The best way to think about ShipperBee is to imagine an Uber for your packages. Instead of calling a courier company, a business schedules a pickup with ShipperBee, and it dispatches someone from its network of independent drivers to pick up your package. Those drivers use an innovative system of lockers that ShipperBee calls “hives” to get your package to its destination with a lower carbon footprint than the traditional courier companies.

I recently interviewed ShipperBee’s founder, Jim Estill on Built to Sell Radio. Estill told me that he invested $5 million of his own money and quickly raised another $25 million from friends and family. Over three years, he grew ShipperBee to 150 full-time employees before he caught Torstar’s attention late last year. Torstar is a $500 million media conglomerate and owns hundreds of small newspapers across Canada, many of which are still printed and delivered. As digital editions replace physical newspapers, Torstar’s delivery personnel now have time on their hands. Torstar figured by acquiring ShipperBee, they could give their drivers more to do, enabling Torstar to retain as many drivers as possible through the slow sunsetting of traditional newspapers.

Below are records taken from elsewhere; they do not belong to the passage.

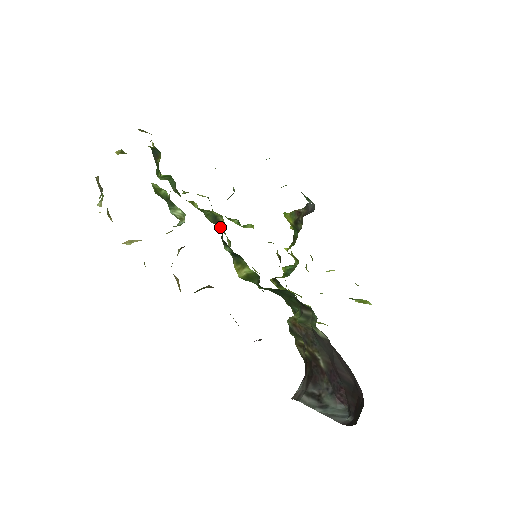
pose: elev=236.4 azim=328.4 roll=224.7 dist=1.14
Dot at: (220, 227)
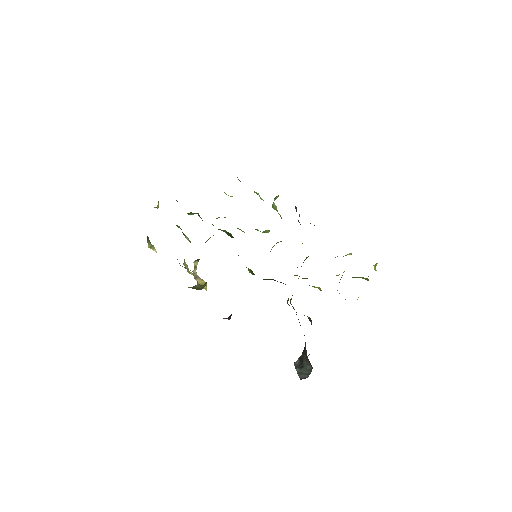
Dot at: occluded
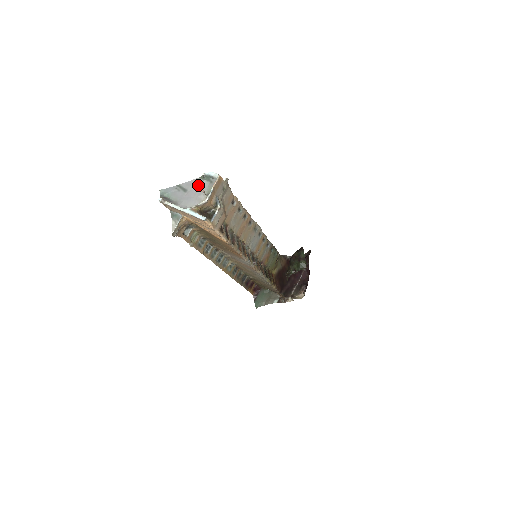
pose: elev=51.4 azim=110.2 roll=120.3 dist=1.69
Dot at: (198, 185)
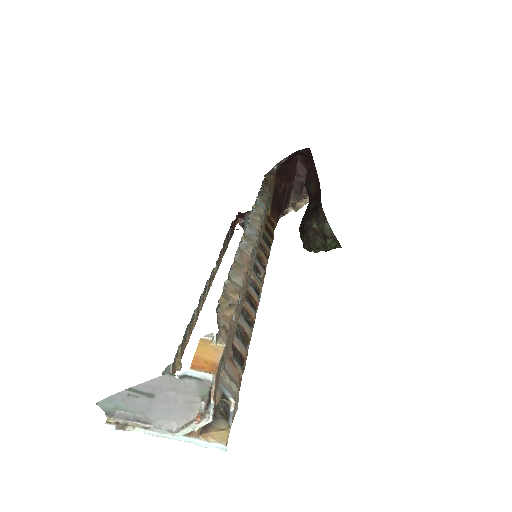
Dot at: (172, 386)
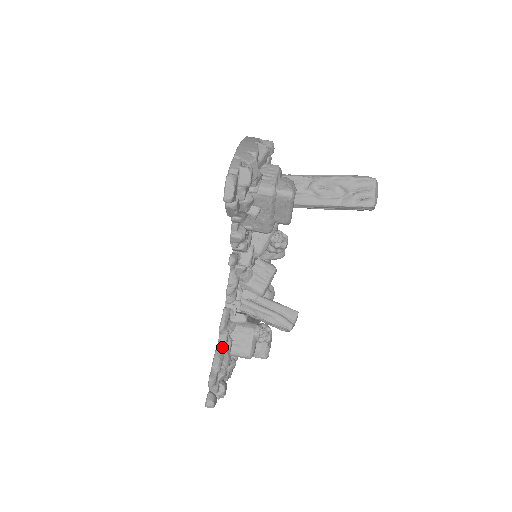
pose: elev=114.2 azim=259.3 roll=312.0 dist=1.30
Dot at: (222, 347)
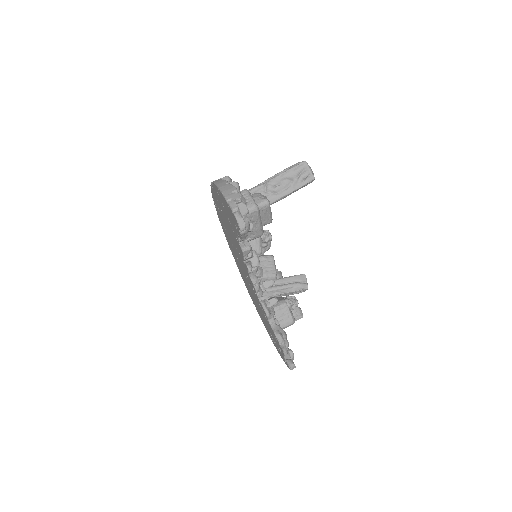
Dot at: (275, 327)
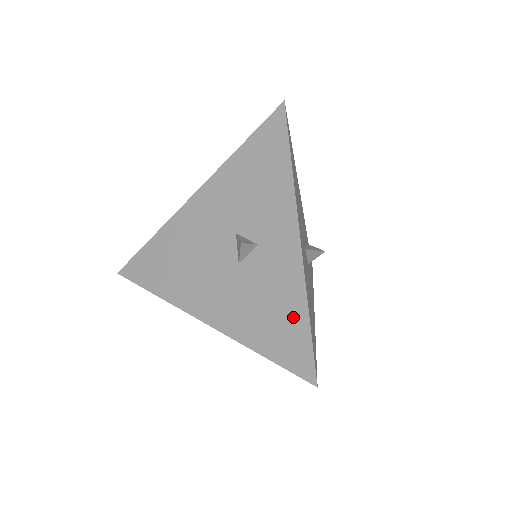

Now you may be wondering why a company the size of Torstar wouldn’t just take Estill’s idea and do it themselves. That’s where Estill’s multi-million dollar investment into patents came in handy. Estill had patented many elements of the ShipperBee model, making it difficult — perhaps even illegal — for Torstar to set up shop as a competitor. Instead, Torstar decided to acquire ShipperBee in 2021 (terms were not disclosed).

To maximize your company’s value, invest in your competitive moat. It could be a differentiated brand, a unique product, or a groundbreaking way you do business that you’ve protected through a patent. At The Value Builder System™, we call it having “Monopoly Control,” and it’s one of the eight factors that drive the value of your company.